Maddon's belief is that the more information you have on a hitter the more you expose not only his weaknesses but also where he will hit the ball against certain pitchers. Of course, pitchers need to execute pitches and the shifts are not foolproof. But the information increases the probability of getting the hitter out, Maddon said.

It looks like he is on to something. Like scoring runs, batting average is declining for a sixth straight year. The major league batting average is .252. It hasn't been this hard to get a hit in the majors since 1972 -- the last year without a DH.

Andy Pettitte turns 40 years old next Friday. He sat out last season. And yet never before has he struck out a higher percentage of batters (23.2) or been more difficult to hit (.225). What gives?

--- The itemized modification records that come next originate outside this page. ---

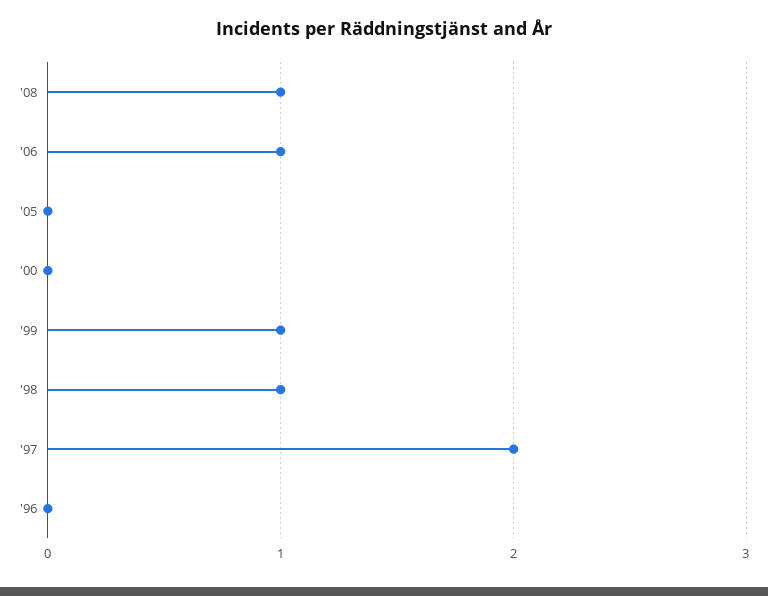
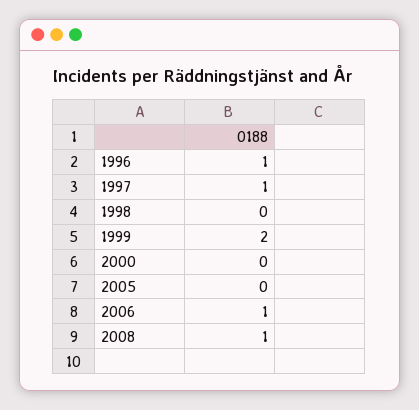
'99: 1 -> 2
'98: 1 -> 0
'97: 2 -> 1
'96: 0 -> 1

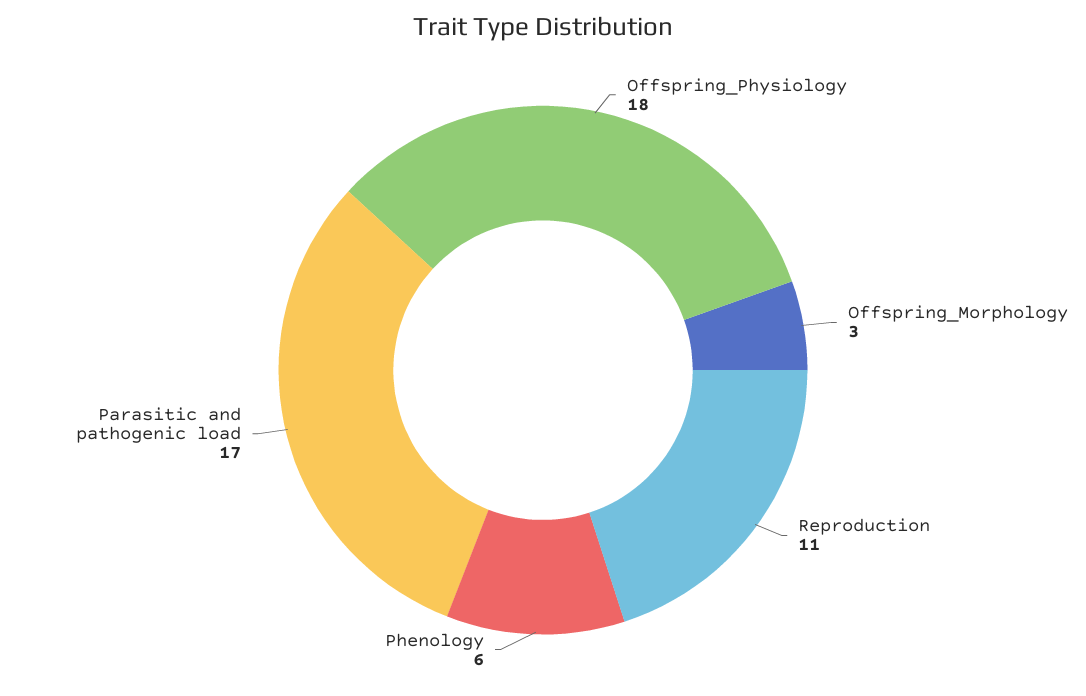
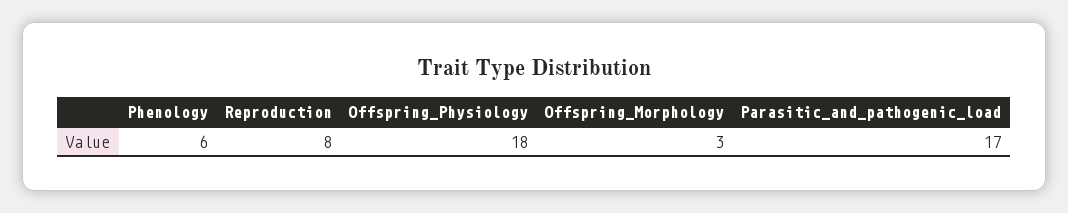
Reproduction: 11 -> 8

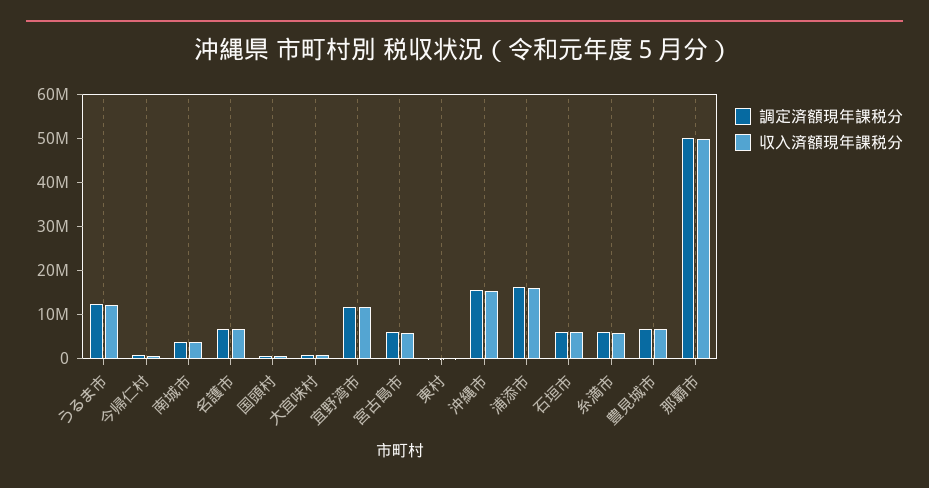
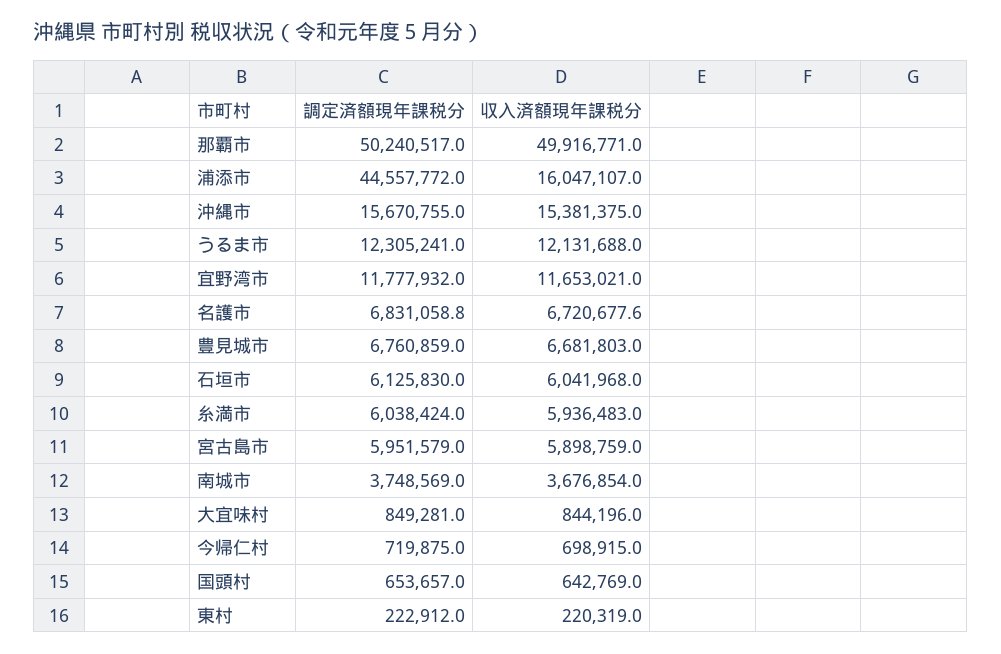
調定済額現年課税分, 浦添市: 16000000 -> 44557772

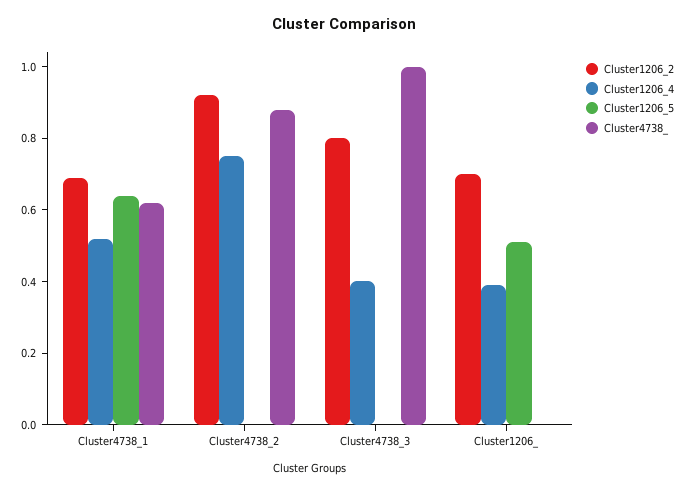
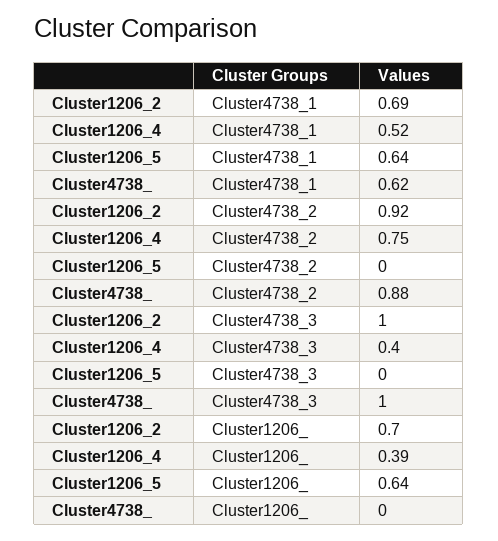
Cluster1206_2, Cluster4738_3: 0.8 -> 1
Cluster1206_5, Cluster1206_: 0.5 -> 0.64

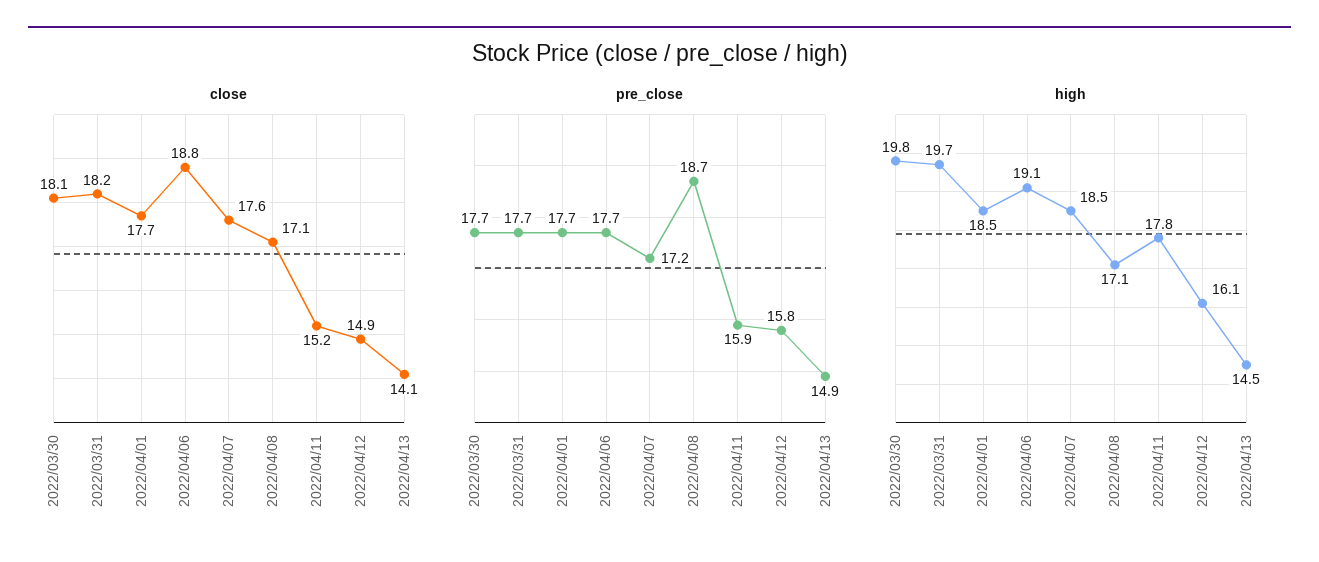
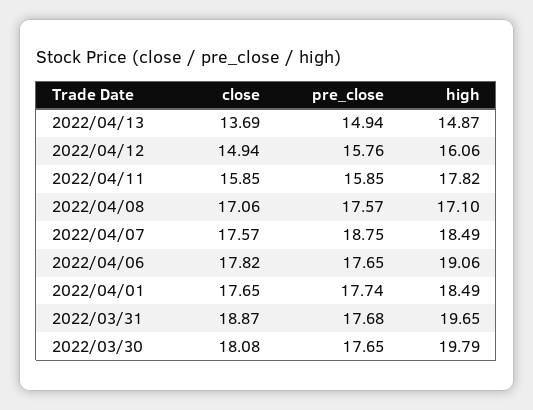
close, 2022/03/31: 18.2 -> 18.87
close, 2022/04/06: 18.8 -> 17.82
close, 2022/04/11: 15.2 -> 15.85
close, 2022/04/13: 14.1 -> 13.69
pre_close, 2022/04/07: 17.2 -> 18.75
pre_close, 2022/04/08: 18.7 -> 17.57
high, 2022/04/13: 14.5 -> 14.87

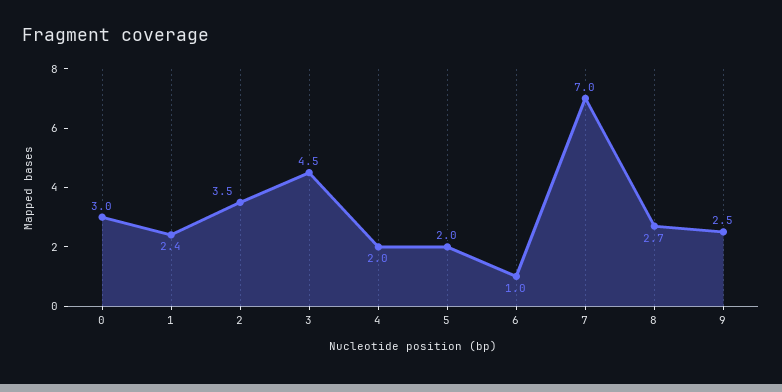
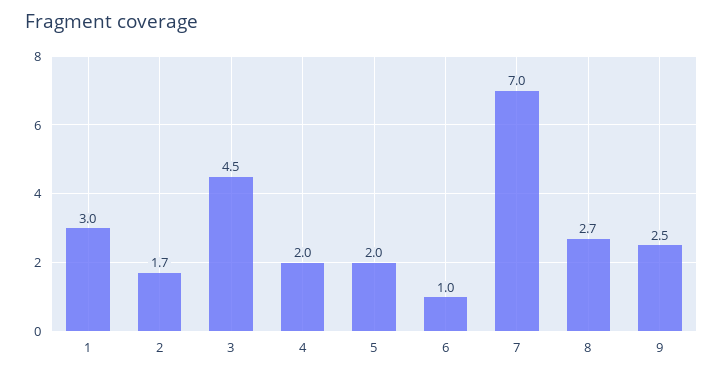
0: 3 -> none
1: 2.4 -> 3
2: 3.5 -> 1.7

"Right now I feel like I can put any pitch where I want it," he said.

Pettitte may not throw as hard as he did even as recently as 2010, but his stuff is better. His four-seam fastball can eat up hitters even at 88 mph because it has a natural cut to it. His two-seam fastball has tremendous downward run. And he can throw his cutter between 79 and 85 mph several different ways: frontdoor cutter, backdoor cutter, slurvey cutter with a looping break and hard cutter with a sharp break. He can also drop in a curveball.

"I have six or seven pitches I have confidence in to throw any time," Pettitte said. "I feel like I can get the ball in on hitters whenever I want, and that opens up the outside. I guess that's where the strikeouts are coming from."

The Yankees signed Pettitte as back-of-the-rotation insurance and he is pitching like a front-of-the-rotation pitcher. It is only five starts, but so far manager Joe Girardi said the only element about Pettitte's return that has surprised him is "his stamina." Pettitte has held his stuff deep into games.

"People say he was out for a year," pitching coach Larry Rothschild said, "but it's not like he was on the couch for a year. He was working out and always keeps himself in tremendous shape. The guy is a true professional."

David Price leads the American League with eight wins this year, and his start against the Yankees Thursday night showed the high degree of difficulty of such an achievement. Price held a 5-1 lead in the fifth inning and was two outs away from qualifying for the win, but was facing Alex Rodriguez and Robinson Cano in Yankee Stadium with the bases loaded. In a riveting sequence, Price needed to throw 17 pitches to get two great hitters out: 11 to Rodriguez (most of them curveballs) before finally getting a strikeout and six to Cano (all of them fastballs) before getting a grounder to second base. Price's last pitch of the night -- and his 38th of the inning in which he pitched exclusively out of the stretch after a leadoff single -- also happened to match his hardest pitch of the night, at 98 mph.

It was the definition of a stress inning: emptying the tank against two great hitters in a hostile environment surrounded by runners in a high-pitch inning. But that's life with the unbalanced schedule in the AL East, where pitchers continually see strong lineups.

Think about this: Price has pitched a quarter of his major league career against two teams, the Yankees and Red Sox -- 28 of his 106 games, or 26 percent. Think about all of those stress innings. (By comparison, Jered Weaver of the Angels has faced the Yankees and Red Sox in only 11 percent of his games.)

Here's one way to gauge the toll. Price's winning percentage against New York and Boston (.632) is almost exactly the same as it is against the rest of baseball (.627). But it's so much harder getting through those two teams that his ERA against the Yankees and Red Sox (3.68) is more than half a run higher than it is against others (3.11).